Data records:
○ ○ ○ ○

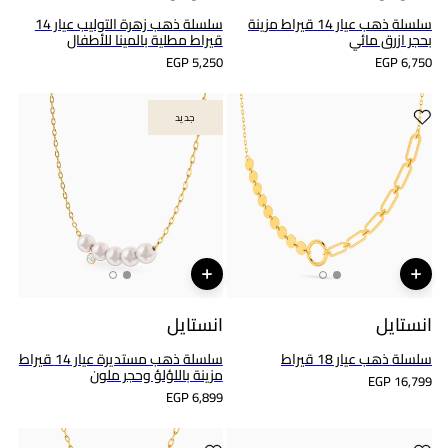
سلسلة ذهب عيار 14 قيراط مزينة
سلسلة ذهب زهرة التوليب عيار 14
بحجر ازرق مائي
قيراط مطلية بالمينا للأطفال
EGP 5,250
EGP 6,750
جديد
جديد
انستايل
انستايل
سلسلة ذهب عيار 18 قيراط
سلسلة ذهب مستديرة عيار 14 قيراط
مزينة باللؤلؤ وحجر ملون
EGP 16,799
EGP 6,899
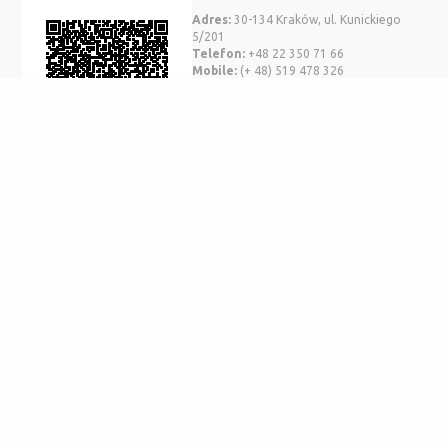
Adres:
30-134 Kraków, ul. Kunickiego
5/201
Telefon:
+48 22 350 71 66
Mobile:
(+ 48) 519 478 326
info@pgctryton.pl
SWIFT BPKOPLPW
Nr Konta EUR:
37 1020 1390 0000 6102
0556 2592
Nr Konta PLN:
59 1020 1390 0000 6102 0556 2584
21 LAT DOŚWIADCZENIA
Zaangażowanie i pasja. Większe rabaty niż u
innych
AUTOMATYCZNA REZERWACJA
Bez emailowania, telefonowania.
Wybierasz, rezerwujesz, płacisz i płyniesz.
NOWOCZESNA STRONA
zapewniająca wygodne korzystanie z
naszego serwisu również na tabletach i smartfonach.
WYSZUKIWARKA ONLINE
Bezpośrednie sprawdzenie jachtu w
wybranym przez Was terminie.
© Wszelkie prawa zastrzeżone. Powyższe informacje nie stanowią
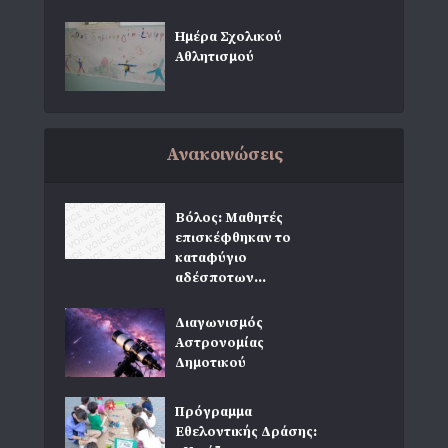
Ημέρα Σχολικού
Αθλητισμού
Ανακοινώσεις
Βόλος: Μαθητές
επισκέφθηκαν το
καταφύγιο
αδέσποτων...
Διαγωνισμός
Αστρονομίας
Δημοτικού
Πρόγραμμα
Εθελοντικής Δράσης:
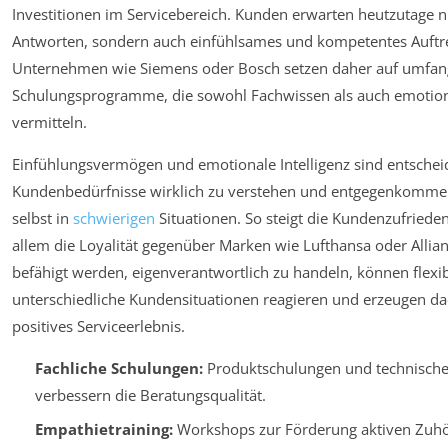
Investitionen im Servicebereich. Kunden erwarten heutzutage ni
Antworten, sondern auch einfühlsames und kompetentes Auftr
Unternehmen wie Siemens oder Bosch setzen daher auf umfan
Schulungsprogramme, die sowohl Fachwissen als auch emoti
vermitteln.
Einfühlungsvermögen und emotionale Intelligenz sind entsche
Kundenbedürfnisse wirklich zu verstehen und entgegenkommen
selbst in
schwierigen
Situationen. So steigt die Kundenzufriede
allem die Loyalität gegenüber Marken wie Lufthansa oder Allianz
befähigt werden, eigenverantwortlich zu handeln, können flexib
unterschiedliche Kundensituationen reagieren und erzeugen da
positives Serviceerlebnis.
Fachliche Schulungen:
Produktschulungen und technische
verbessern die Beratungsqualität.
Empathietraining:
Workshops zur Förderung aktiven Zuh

○ ○ ○ ○

Exercise requirements =
Reproduce the lines of the entries verbatim, from the line containing "Ημέρα Σχολικού" through the end of the entries, including both ends. Omit the pictures.

Output of the task =
Ημέρα Σχολικού
Αθλητισμού
Ανακοινώσεις
Βόλος: Μαθητές
επισκέφθηκαν το
καταφύγιο
αδέσποτων...
Διαγωνισμός
Αστρονομίας
Δημοτικού
Πρόγραμμα
Εθελοντικής Δράσης:
Investitionen im Servicebereich. Kunden erwarten heutzutage ni
Antworten, sondern auch einfühlsames und kompetentes Auftr
Unternehmen wie Siemens oder Bosch setzen daher auf umfan
Schulungsprogramme, die sowohl Fachwissen als auch emoti
vermitteln.
Einfühlungsvermögen und emotionale Intelligenz sind entsche
Kundenbedürfnisse wirklich zu verstehen und entgegenkommen
selbst in
schwierigen
Situationen. So steigt die Kundenzufriede
allem die Loyalität gegenüber Marken wie Lufthansa oder Allianz
befähigt werden, eigenverantwortlich zu handeln, können flexib
unterschiedliche Kundensituationen reagieren und erzeugen da
positives Serviceerlebnis.
Fachliche Schulungen:
Produktschulungen und technische
verbessern die Beratungsqualität.
Empathietraining:
Workshops zur Förderung aktiven Zuh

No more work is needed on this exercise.